*** Opening of Data shown ***

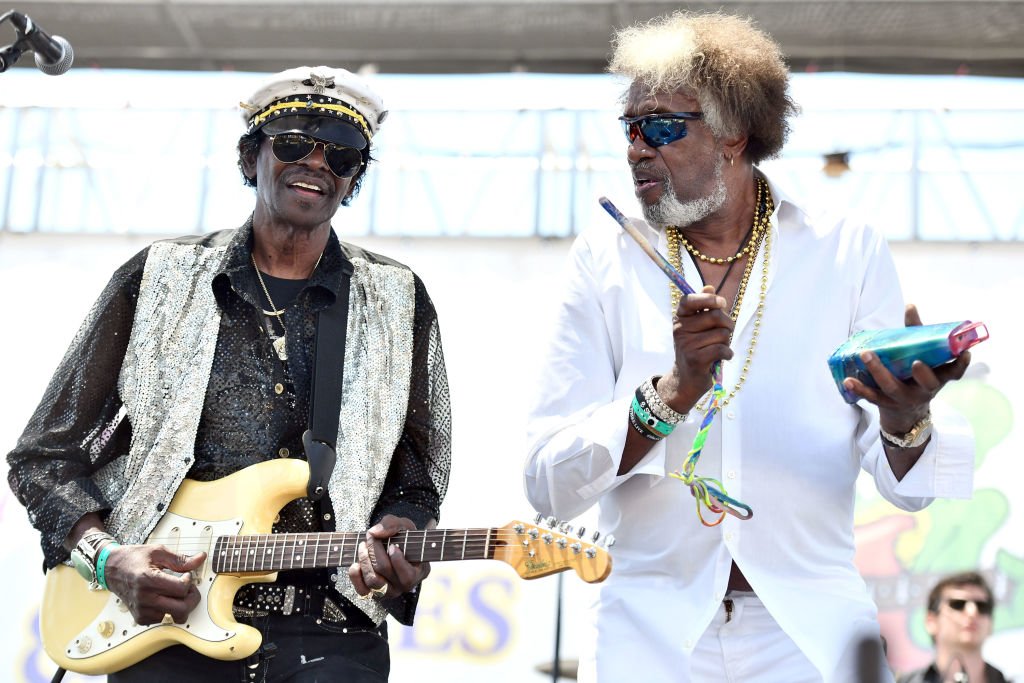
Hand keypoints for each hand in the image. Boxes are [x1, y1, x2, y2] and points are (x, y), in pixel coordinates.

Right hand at [103, 544, 204, 624]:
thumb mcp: (158, 552)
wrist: (111, 569)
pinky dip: (168, 610)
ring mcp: (141, 610)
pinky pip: (163, 619)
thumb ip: (180, 559)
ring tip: (175, 593)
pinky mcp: (140, 617)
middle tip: (189, 589)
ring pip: (174, 616)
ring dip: (180, 605)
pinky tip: (164, 598)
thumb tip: (200, 559)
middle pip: (181, 609)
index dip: (189, 581)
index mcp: (148, 579)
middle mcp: (144, 597)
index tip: (187, 575)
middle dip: (192, 598)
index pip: (181, 589)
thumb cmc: (133, 559)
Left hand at [348, 515, 430, 600]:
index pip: (407, 575)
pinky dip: (356, 577)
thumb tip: (375, 532)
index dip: (397, 560)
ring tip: (362, 546)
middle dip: (375, 551)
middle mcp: (404, 586)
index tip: (391, 545)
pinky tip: (355, 565)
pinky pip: (362, 591)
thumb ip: (392, 525)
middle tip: (370, 536)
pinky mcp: (374, 593)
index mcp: (419, 572)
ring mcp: (389, 591)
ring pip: (373, 581)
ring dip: (365, 560)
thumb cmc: (403, 536)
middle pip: (385, 571)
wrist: (394, 545)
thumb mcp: (403, 525)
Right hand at [657, 285, 734, 411]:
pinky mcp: (695, 359)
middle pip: (716, 316)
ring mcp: (686, 344)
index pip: (689, 300)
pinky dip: (727, 354)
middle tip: (724, 334)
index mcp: (680, 318)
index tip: (721, 303)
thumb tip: (709, 287)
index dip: (707, 299)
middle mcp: (680, 329)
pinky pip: (722, 349)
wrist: (686, 379)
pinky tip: (722, 358)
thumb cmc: (697, 349)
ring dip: (727, 343)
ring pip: (722, 334)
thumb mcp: (697, 327)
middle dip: (728, 325)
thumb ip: (704, 308)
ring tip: (718, 349)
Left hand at [842, 304, 970, 432]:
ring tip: (866, 355)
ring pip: (893, 388)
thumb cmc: (915, 376)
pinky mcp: (885, 404)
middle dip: (923, 373)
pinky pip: (872, 397)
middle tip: (916, 362)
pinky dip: (860, 388)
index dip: (961, 365)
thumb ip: (916, 333)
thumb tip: (910, 306)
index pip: (954, 372)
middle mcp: (925, 390)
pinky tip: (848, 380)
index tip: (965, 354)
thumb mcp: (922, 357)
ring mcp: (904, 398)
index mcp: (938, 377)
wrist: (905, 412)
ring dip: (879, 372)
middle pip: (927, 383)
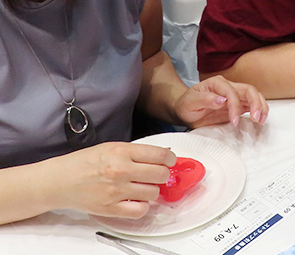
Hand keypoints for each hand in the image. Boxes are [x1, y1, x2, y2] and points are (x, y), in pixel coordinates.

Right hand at [52, 142, 175, 218]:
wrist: (60, 180)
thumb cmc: (85, 162)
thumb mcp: (112, 147)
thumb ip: (136, 152)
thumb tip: (162, 155)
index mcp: (121, 152)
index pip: (159, 155)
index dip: (170, 158)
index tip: (170, 161)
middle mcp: (120, 170)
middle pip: (160, 174)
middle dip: (163, 174)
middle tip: (158, 174)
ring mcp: (116, 190)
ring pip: (153, 193)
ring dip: (152, 190)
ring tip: (143, 187)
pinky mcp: (110, 208)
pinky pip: (139, 210)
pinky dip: (142, 206)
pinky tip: (136, 199)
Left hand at [174, 75, 268, 127]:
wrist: (186, 110)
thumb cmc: (187, 105)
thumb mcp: (190, 103)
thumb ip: (205, 99)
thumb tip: (222, 99)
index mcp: (216, 83)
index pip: (231, 91)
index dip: (235, 105)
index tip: (234, 121)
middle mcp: (228, 86)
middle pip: (248, 90)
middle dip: (255, 103)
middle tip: (257, 119)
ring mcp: (235, 95)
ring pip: (254, 95)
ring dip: (261, 106)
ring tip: (261, 120)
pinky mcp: (239, 105)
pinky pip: (253, 104)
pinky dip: (260, 111)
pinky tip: (261, 119)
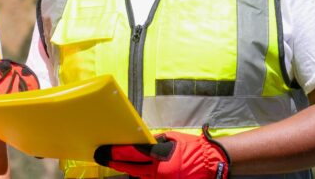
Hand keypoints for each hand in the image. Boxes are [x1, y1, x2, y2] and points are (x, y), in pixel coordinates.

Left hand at [94, 125, 229, 178]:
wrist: (211, 163)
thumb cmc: (192, 148)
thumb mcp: (171, 138)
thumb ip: (155, 141)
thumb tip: (141, 141)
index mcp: (160, 156)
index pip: (132, 154)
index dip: (116, 153)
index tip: (103, 151)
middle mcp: (159, 171)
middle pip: (131, 168)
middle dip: (116, 163)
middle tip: (103, 158)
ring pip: (138, 177)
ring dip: (130, 171)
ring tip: (120, 163)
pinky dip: (142, 176)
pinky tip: (137, 172)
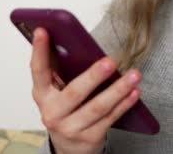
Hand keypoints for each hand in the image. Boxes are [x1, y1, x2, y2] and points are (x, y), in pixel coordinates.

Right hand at [30, 28, 140, 153]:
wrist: (69, 148)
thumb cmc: (66, 111)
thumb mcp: (58, 93)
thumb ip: (64, 72)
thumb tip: (75, 42)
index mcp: (42, 95)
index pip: (38, 71)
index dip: (39, 51)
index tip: (43, 30)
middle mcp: (52, 113)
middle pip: (74, 93)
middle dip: (93, 76)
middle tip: (110, 61)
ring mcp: (70, 128)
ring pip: (97, 107)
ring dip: (118, 90)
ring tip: (134, 75)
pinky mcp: (89, 139)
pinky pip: (110, 118)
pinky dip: (124, 104)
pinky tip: (134, 92)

*** Close of Data shown ***

_Problem requirements:_ These entries are to be printed again word for word, except for the pictures.

_Solution:_
Hand keypoints for each hand in the image. Boxes are [x1, y1, x2, y2] and points are (x, y), in pixel coordinates.

Right hand at [103, 544, 204, 624]:
thumb mcp: (158, 552)
wrist: (111, 569)
pinky dip: (168, 610)
ring mcp: (141, 610)
pinky pip: (163, 619)
thumb ip: (180, 559)
ring tip: (175, 593)
pinky mcp: (140, 617)
middle tip: (189, 589)
ring pip: (174, 616)
ring dip: (180, 605)
pinky tip: (164, 598)
thumb tip: (200, 559)
middle pip: (181, 609)
index dip: (189, 581)
index mcp: (148, 579)
middle mcp: (144, 597)
index tip: (187, 575)
middle dip: (192, 598)
index pip: (181, 589)
thumb cmc: (133, 559)
Left hand at [348, 515, 430, 600]:
index pip: (407, 575)
pinky dip: (356, 577)
thumb tip: (375, 532)
index dip: (397, 560)
ring tip: (362, 546)
middle dip: (375, 551)
middle mcp: (404, 586)
index tip: (391, 545)
pinky tip: (355, 565)
pinky pip: (362, 591)
thumb ip: (392, 525)
middle tip: (370, 536)
pinky mcp: (374, 593)
index mcp: (419, 572)
ring mcp: (389, 591)
ring pip: (373, 581)
ring dip: (365, 560)
thumb cmc: (403, 536)
middle pip: (385, 571)
wrist: (394, 545)
thumb mcp: (403, 525)
Right hand at [657, 285, 734, 411]:
pinky mcp: (695, 359)
middle pip: (716, 316)
ring mcp: (686, 344)
index pip: (689, 300)
pinky dip: (727, 354)
middle tip: (724, 334)
index mcp: (680, 318)
index tip: (721, 303)
thumb tip: (709, 287)
index dip: (707, 299)
middle mcp: (680, 329)
pinky pip: (722, 349)
wrist: (686, 379)
pinky tip: (722, 358)
thumb cmc: (697, 349)
ring dip: (727, 343)
ring pip: (722, 334)
thumb mcp: (697, 327)
middle dip: (728, 325)
thumb ip: (704, 308)
ring tip: (718, 349)
Left hand at [842, 304, 970, 432]:
ring tip: (866, 355)
ring pip: (893, 388)
thumb cmc: (915, 376)
pinky mcp: (885, 404)
middle dip: (923, 373)
pinky pip: (872, 397)
middle tip: (916, 362)
pinky dip: (860, 388)
index dip: (961, 365)
thumb ip: (916, 333)
thumb tip: (910, 306)
index pip: (954, 372)
middle mcp: (925, 390)
pinky tip: (848, 380)
index tip: (965, 354)
thumb mcp: (922, 357)
ring mcp: (904, 398)
index mcp: (938, 377)
wrist: (905, 412)
ring dip: (879, 372)
middle pip: (927, 383)
Hand keypoints for each hand in the image. Boxes are [x1, y1, x2, y2] and points are (x, y), in pixel coordinates.

Right hand at [52, 142, 175, 218]:
wrist: (60, 180)
thumb cmc: (85, 162)
thumb mcp: (112, 147)
thumb ip: (136, 152)
thumb tip: (162, 155)
index mcp: (121, 152)
index pip: (159, 155)
index dip: (170, 158)
index tip: (170, 161)
middle mcp: (120, 170)
middle pip: (160, 174)
middle dip: (163, 174)
middle tip: (158, 174)
ring mcp: (116, 190)
ring pip: (153, 193)
ring dip: (152, 190)
ring tip: (143, 187)
pinky mcp: (110, 208)
pinky pip: (139, 210)
pinky dip: (142, 206)
pinky tip: (136, 199)
Left hand at [174, 75, 268, 127]:
wrist: (186, 110)
thumb cmc: (187, 105)
thumb mcp: (190, 103)
thumb ip: (205, 99)
thumb tip: (222, 99)
index mcp: (216, 83)
index pip: (231, 91)
index dip: (235, 105)
index tip: (234, 121)
middle mcp: (228, 86)
middle pip: (248, 90)
middle dip: (255, 103)
middle tip: (257, 119)
ring mcp: (235, 95)
ring pip: (254, 95)
ring dip: (261, 106)
ring tip: (261, 120)
pinky mcp: (239, 105)
pinky pip: (253, 104)
pinky dip: (260, 111)
pinky tip: (261, 119)
Hand keypoints for each hand in the image. Boxes are [x1, y1, x2, y2] and points are (x, y), in pixel coordinates.

Left hand at [94, 125, 229, 178]:
wrist: (211, 163)
thumb cmc: (192, 148)
thumb mcp: (171, 138)
thumb ip: (155, 141)
thumb tip: (141, 141)
index mcp: (160, 156)
index pip: (132, 154)
index dip: (116, 153)
index tip: (103, 151)
middle mcp: (159, 171)
middle pip: (131, 168)
middle dip: (116, 163)
middle tip: (103, 158)
ring pip: (138, 177)
ring dip: (130, 171)
ring tip: (120, 163)
pinky dip: (142, 176)
pinky tip: (137, 172)
Hand keypoints for each hand in the image. Boxes are [x1, y1, x2, y2] and points are (x, y), in pixel coordinates.

Right hand at [30, 28, 140, 153]:
wrist: (69, 148)
thumb cmc: (66, 111)
thumb mcp: (58, 93)
thumb ip: (64, 72)
thumb tip: (75, 42)
index mcp: (42, 95)
index pip: (38, 71)
index dip: (39, 51)
index tip: (43, 30)
middle mcp: (52, 113)
middle pip: (74, 93)
middle dip: (93, 76)
middle tip: (110, 61)
ring mcp: (70, 128)
ring pip: (97, 107)
ring dip: (118, 90)
ring tip: (134, 75)
pinky mcp: (89, 139)
pinky pip: (110, 118)
pinky dip: (124, 104)
pinky tip: (134, 92)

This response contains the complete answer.